Six men rode in about eight o’clock. The eastbound train was due at nine. The men tied their horses at the hitch rack in front of the depot and walked across the street to the hash house run by the Chinaman, Ling Wo. They had flapjacks, scrambled eggs and bacon, and coffee as they sat at a table and talked quietly among themselves. Nobody paid much attention to them. At first glance, they were ordinary-looking men.
That was because their coats covered the butts of their six-guns. Those guns gleamed with care, and the walnut grips were well worn from long use.
The men took their time eating. Around five minutes to nine, one of them took out a big fancy pocket watch, flipped it open, and checked the time. He looked around the table at the other men, nodded, and snapped the watch closed. As he stood up, he slipped the timepiece back in his pocket. The other men got to their feet as well.

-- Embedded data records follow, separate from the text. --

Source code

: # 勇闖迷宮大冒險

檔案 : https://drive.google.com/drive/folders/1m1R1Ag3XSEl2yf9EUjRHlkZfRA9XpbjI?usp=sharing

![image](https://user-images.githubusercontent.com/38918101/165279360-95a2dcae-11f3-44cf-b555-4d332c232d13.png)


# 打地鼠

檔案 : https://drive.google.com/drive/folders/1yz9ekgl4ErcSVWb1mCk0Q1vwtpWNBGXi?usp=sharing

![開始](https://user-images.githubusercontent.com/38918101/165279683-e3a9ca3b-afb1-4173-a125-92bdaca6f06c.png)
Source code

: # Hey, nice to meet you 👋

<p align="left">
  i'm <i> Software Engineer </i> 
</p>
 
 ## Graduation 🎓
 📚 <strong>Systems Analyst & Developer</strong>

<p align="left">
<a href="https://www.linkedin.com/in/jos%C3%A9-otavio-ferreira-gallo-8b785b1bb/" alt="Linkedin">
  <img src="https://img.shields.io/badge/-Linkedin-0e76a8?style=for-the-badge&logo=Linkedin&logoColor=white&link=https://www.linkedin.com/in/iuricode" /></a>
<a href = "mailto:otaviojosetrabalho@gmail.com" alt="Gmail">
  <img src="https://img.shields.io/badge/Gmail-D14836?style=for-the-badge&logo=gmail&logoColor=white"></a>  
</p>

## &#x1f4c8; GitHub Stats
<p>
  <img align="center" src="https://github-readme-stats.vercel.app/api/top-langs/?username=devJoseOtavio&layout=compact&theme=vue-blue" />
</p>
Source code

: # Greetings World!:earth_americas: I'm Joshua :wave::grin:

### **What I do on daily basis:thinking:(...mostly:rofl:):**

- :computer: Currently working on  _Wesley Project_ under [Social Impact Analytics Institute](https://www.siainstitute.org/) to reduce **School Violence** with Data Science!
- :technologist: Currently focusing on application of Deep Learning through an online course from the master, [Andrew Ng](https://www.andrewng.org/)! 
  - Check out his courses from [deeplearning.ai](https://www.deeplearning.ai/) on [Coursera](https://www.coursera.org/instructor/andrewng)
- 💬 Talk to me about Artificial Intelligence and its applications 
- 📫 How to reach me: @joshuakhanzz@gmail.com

The purposeful way in which they moved toward the door of the hash house was the first hint that something might be wrong. The strangers were brisk and businesslike now. As they stepped out of the building, the sound of a train whistle came clearly through the morning air. The easthound was on schedule.
Hell, it was even a couple of minutes early.
The men crossed the dusty street to their horses and shucked Winchester repeaters from saddle boots. Then they walked around the red-brick depot building to the platform, instead of going through the lobby. A few townspeople stood on the platform, waiting to either board the train or meet somebody who was getting off. Some of them glanced curiously at the strangers.